Now for some new benchmarks, I had to disable AGP,
but this is another problem… :frowning:

so, with a different windows size:

1 tex 800x600 ~131 fps
1 tex 200x150 ~146 fps
2 tex 800x600 ~5 fps
2 tex 200x150 ~5 fps  

rendering with fewer vertices:

1/2 size 1 tex ~214 fps
1/2 size 2 tex ~10 fps
1/4 size 1 tex ~313 fps
1/4 size 2 tex ~20 fps
1/8 size 1 tex ~390 fps
1/8 size 2 tex ~38 fps

1/8 size means ~66000 vertices

I also have the feeling that this is an ATI problem… NVIDIA benchmarks are more reasonable.

Hi all,

Recently, I’ve had big problems with using display lists also. Surprise surprise, it happened since I bought a Ati radeon 9800XT.

I avoided this problem by using VBO’s, as had already been suggested a number of times in this thread.

So I spent the last few hours to generate some VBO based code using the same textures.

You can download the windows executable at:

It uses 4 VBO’s:

Blending between the two textures is controlled by pressing ‘b’ (towards tex1) and ‘B’ (towards tex2)

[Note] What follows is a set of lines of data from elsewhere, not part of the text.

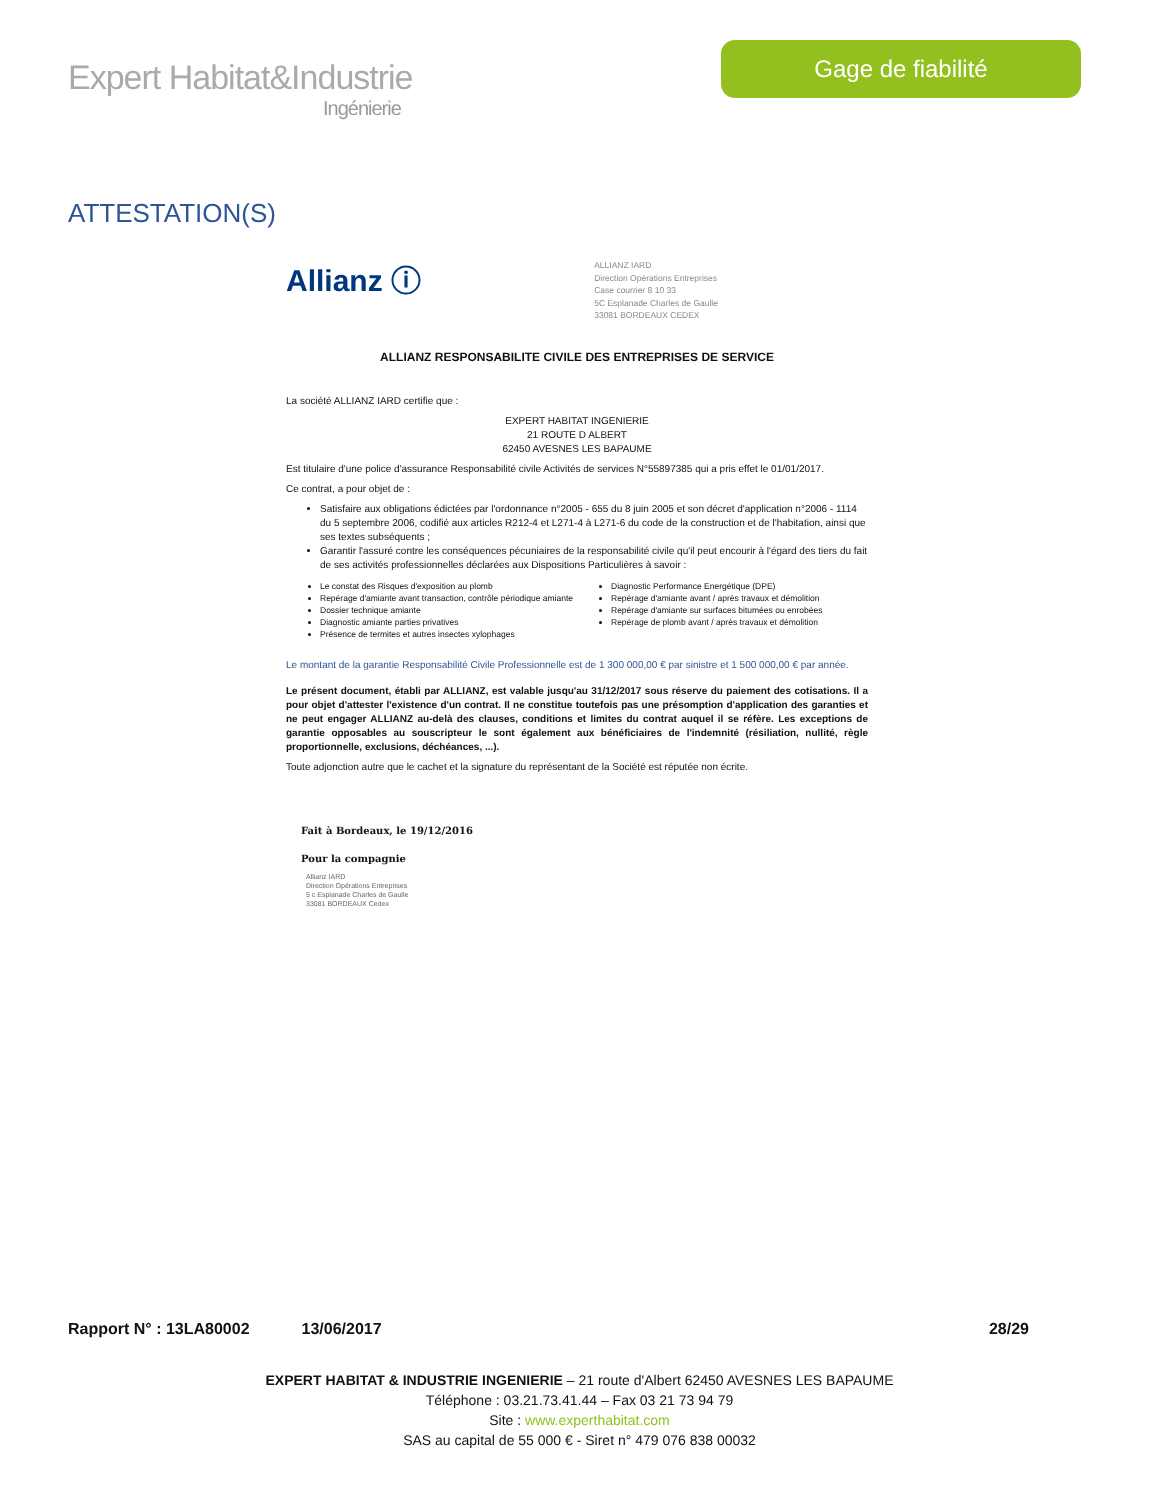Expert Habitat&Industrie
Ingénierie
Gage de fiabilité
ATTESTATION(S)
Allianz ⓘ
ALLIANZ IARD
Direction Opérations Entreprises
Case courrier 8 10 33
5C Esplanade Charles de Gaulle
33081 BORDEAUX CEDEX
ALLIANZ RESPONSABILITE CIVILE DES ENTREPRISES DE SERVICE
La société ALLIANZ IARD certifie que :
EXPERT HABITAT INGENIERIE
21 ROUTE D ALBERT
62450 AVESNES LES BAPAUME
Est titulaire d'une police d'assurance Responsabilité civile Activités de services N°55897385 qui a pris effet le 01/01/2017.
Ce contrat, a pour objet de :
Satisfaire aux obligations édictées par l'ordonnance n°2005 - 655 du 8 juin 2005 et son décret d'application n°2006 - 1114 du 5 septembre 2006, codifié aux articles R212-4 et L271-4 à L271-6 du code de la construction et de l'habitation, ainsi que ses textes subséquents ;
Garantir l'assuré contre les conséquences pécuniaires de la responsabilité civile qu'il peut encourir à l'égard des tiers du fait de ses activités professionnelles déclarées aux Dispositions Particulières à savoir :
Le constat des Risques d'exposition au plomb
Repérage d'amiante avant transaction, contrôle périodique amiante
Dossier technique amiante
Diagnostic amiante parties privatives
Présence de termites et autres insectes xylophages
Diagnostic Performance Energétique (DPE)
Repérage d'amiante avant / après travaux et démolition
Repérage d'amiante sur surfaces bitumées ou enrobées
Repérage de plomb avant / après travaux et démolition
Le montant de la garantie Responsabilité Civile Professionnelle est de 1 300 000,00 € par sinistre et 1 500 000,00 € par année.
Le présent document, établi par ALLIANZ, est valable jusqu'au 31/12/2017 sous réserve du paiement des cotisations. Il a pour objet d'attester l'existence d'un contrat. Il ne constitue toutefois pas une présomption d'application des garanties et ne peut engager ALLIANZ au-delà des clauses, conditions et limites du contrat auquel il se réfère. Les exceptions de garantie opposables au souscripteur le sont également aux bénéficiaires de l'indemnité (résiliation, nullité, règle proportionnelle, exclusions, déchéances, ...).
Toute adjonction autre que le cachet et la signature du représentant de la Société est réputée non écrite.
Fait à Bordeaux, le 19/12/2016
Pour la compagnie
Allianz IARD
Direction Opérations Entreprises
5 c Esplanade Charles de Gaulle
33081 BORDEAUX Cedex
Rapport N° : 13LA80002 13/06/2017 28/29
EXPERT HABITAT & INDUSTRIE INGENIERIE – 21 route d'Albert 62450 AVESNES LES BAPAUME
Téléphone : 03.21.73.41.44 – Fax 03 21 73 94 79
Site : www.experthabitat.com
SAS au capital de 55 000 € - Siret n° 479 076 838 00032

Movement is completely mouse controlled. Leftbutton for rotation. Middle and rightbutton for translation.

Resulting FPS is 60-80 FPS.



Well, using your exe I get around 27fps, which is much better then what I get with my code.

But, really, what I expect using multi-texturing (blending two textures) hw extensions is a frame rate better than half the fps I get with just one texture. It really seems to me that the best solution for doing this is two draw two-times the whole mesh (this way I get ~74 fps…)

It seems to me that this is not a multitexture access problem.

I also tested assigning the same texcoord buffer object for both textures units. This resulted in speeds of +/- 150 FPS.

So my guess is that the problem isn’t at the fragment pipeline, but that the extra texcoord buffer is overloading the vertex units.


I have no clue what the problem is… just wanted to point out that the application crashed on my computer. There was a lot of hard drive activity for about one minute, and then it crashed. I started it a second time and it crashed right away. This could just be my system, but it’s pretty up to date (2.6 ghz, radeon 9800, 1 gig ram).

It obviously works for two other people, so it’s probably just me, nothing to worry about; i just wanted to point it out.

Good luck

Can you post some code ? The slowdown is quite incredible, actually i wouldn’t expect to see more than 10% of a performance hit when using a second texture coordinate set.


At a compleat guess I would say the slowdown was being caused be the calculations necessary to blend the 2 textures togeather.